Je ne dirai rien non plus de la littérature sportive d’un Jacques Perret car je ne l’ai jamais lu et ne suis pas sportif pour deux ronds, mais je parlerai de Malcolm de Chazal car j’apprends que le poète mauricien aurait déclaré que « Mon intention est de rester un mystère pour Maurice et pour le reste du monde. Personne ne doit savoir quoi que ce soit sur ma personne » (p 135). Serai-je victime de l’hystérisation de la civilisation contemporaine ? Je parle de Georges Hyvernaud dont j’apprends « qu’il lit beaucoup (Amiel, Benjamin Constant et Jules Renard), il consigne sur de petits carnets oblongs (où se les procure-t-il ?) une foultitude d’observations cliniques sur l’interminable procession des jours et des nuits, dans un monde de baraquements et de chiottes, de menaces et de fouilles, immergé dans une solitude faite de promiscuités croupissantes » (que ces choses-là sont bien dites, p 140). Il reste « méconnu parmi les méconnus » (p 143). De Raymond Guérin, Patrice Delbourg écrit : « Rue Bottin, l’érection d’un écrivain, ça se fait livre après livre, pas devant une photo cochonne au fond d’un placard à balais. Guérin, ça sent la crasse et le pet, ça vous change de Bernanos, Montherlant ou Yourcenar » (p 151).
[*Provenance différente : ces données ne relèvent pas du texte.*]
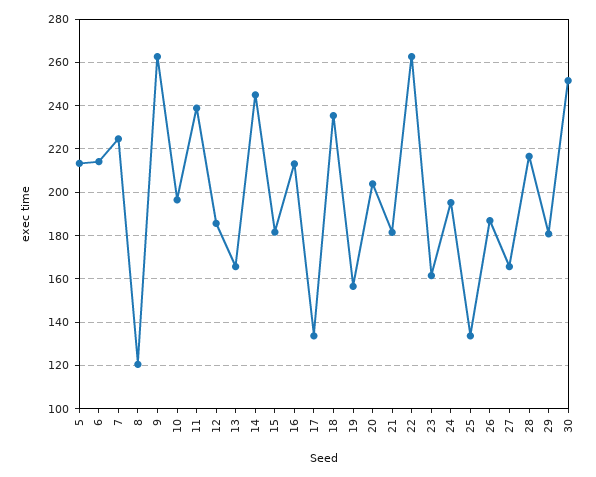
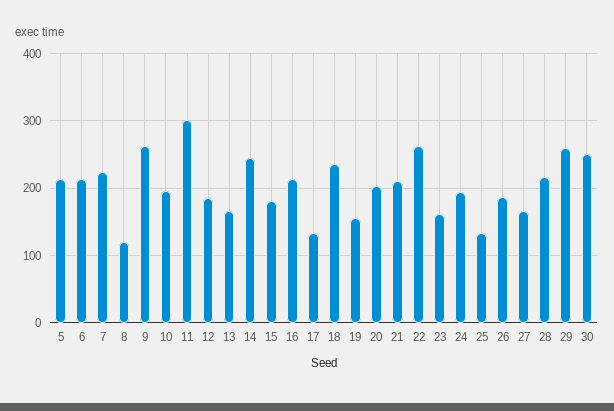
11: 240 -> 300
21: 180 -> 210
29: 180 -> 260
De Robin, je réserve ces mots de Delbourg : « La postérité retiendra surtout d’Armand Robin qu’il est décédé le jeudi saint 1961, après une longue nuit d’errance, à l’infirmerie spéciale du Dépôt dans des conditions suspectes où la responsabilité de la police n’a jamais été été tirée au clair » (p 171). De Ghérasim Luca, je retiendrai ce mot de réfractaire (p 175). Je n’ai pas lu Jean-Paul de Dadelsen, ni Luc Diétrich, ni Paul Chaulot ; je n’ai pas lu Georges Hénein, André Frédérique, Chaval, François Augérias ; je n’ai pas lu la moindre ligne, ni le moindre vers d’Oliver Larronde, de Jean-Pierre Duprey, de Jean Forton, de Francis Giauque, de Roger Kowalski ou de Jean-Philippe Sallabreuil… Mais j’ai lu Jacques Prével, Alain Borne, Jean Sénac, Stanislas Rodanski, Louis Calaferte, Alain Laude… Je n’ai compté que des hommes parmi ces écrivains ! Il est vrai que Patrice Delbourg, dans sa préface, promet « un volume devenu nécessité » (p 8). De même, on pourra mettre les absents en avant, cette lignée des absences est inévitable ( : pourquoi Michel Merlen et Frank Venaille sont-ils absents ?) ; mais Patrice Delbourg ajoute « pour une autre fois » (p 11).

Patrice Delbourg : Les désemparés. Le Castor Astral, 312 pages, 11,90 euros (au format de poche).